Book Launch of 'Epistemologies of Land' at the Centre for Global Knowledge Studies (gloknos)

When:Th 08-02-2024 17:15 - 19:00
Where:Exposition room, Harmonie building
book cover featuring a color photograph of a plain with a large sign saying "LAND FOR SALE"

The gloknos centre invites you to the launch of Epistemologies of Land, edited by Felix Anderl (Marburg) and just published in Open Access by the Centre’s book series on Global Epistemics with Rowman & Littlefield.

More information on the book and the event, including the registration link, are available on the gloknos website.

Abstract

Land is at the centre of crucial public debates ranging from climate adaptation to housing and development, to agriculture and indigenous peoples’ rights. These debates frequently become stuck, though, because the meaning of land in different contexts is poorly understood. Bringing together specialists of epistemology and land, this volume is a landmark contribution to understanding land knowledge as a complex factor in these debates.

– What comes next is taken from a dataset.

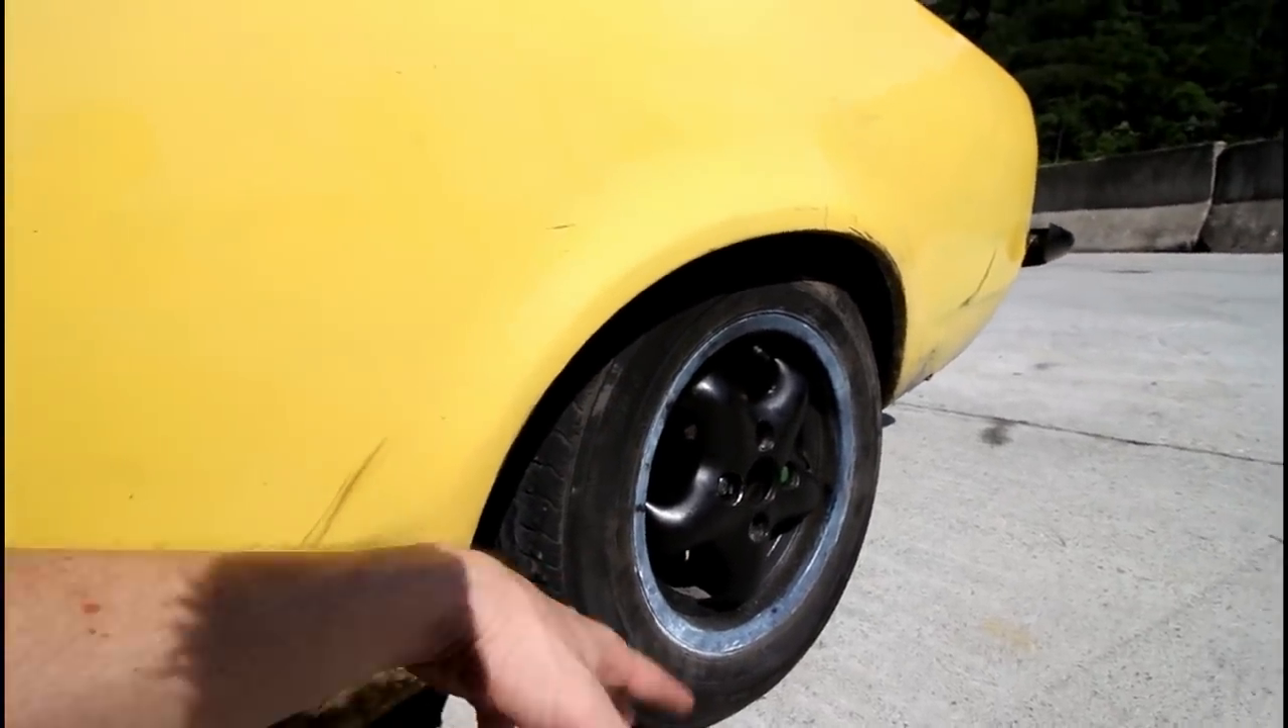Galera, já botamos aqui a roda de volta.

Land has been known in astonishingly different ways throughout history, but in recent decades one particular understanding of land as commodity has become increasingly hegemonic globally. This understanding has enormously destructive effects, not only for many people and animals living on and from the land that is increasingly grabbed for extractivist purposes, but also for possible imaginations of how humans can relate to land in the future.

In Epistemologies of Land, scholars reconstruct how the understanding of land has come to be reduced to “land as commodity” historically, what the consequences of this epistemological transformation have been, and what alternative ways of understanding land could help establish intellectually abundant and ecologically sustainable ways of relating to the land we live on. Particularly, the book shows how a change in perspective – thinking society through land – can lay the foundation not only for knowing more about land, but for a different kind of environmental and social knowledge that could recover forgotten wisdom of how humans and animals have historically related to land, and by that transform the ways in which land contributes to our daily life beyond its diminished meaning as an economic resource.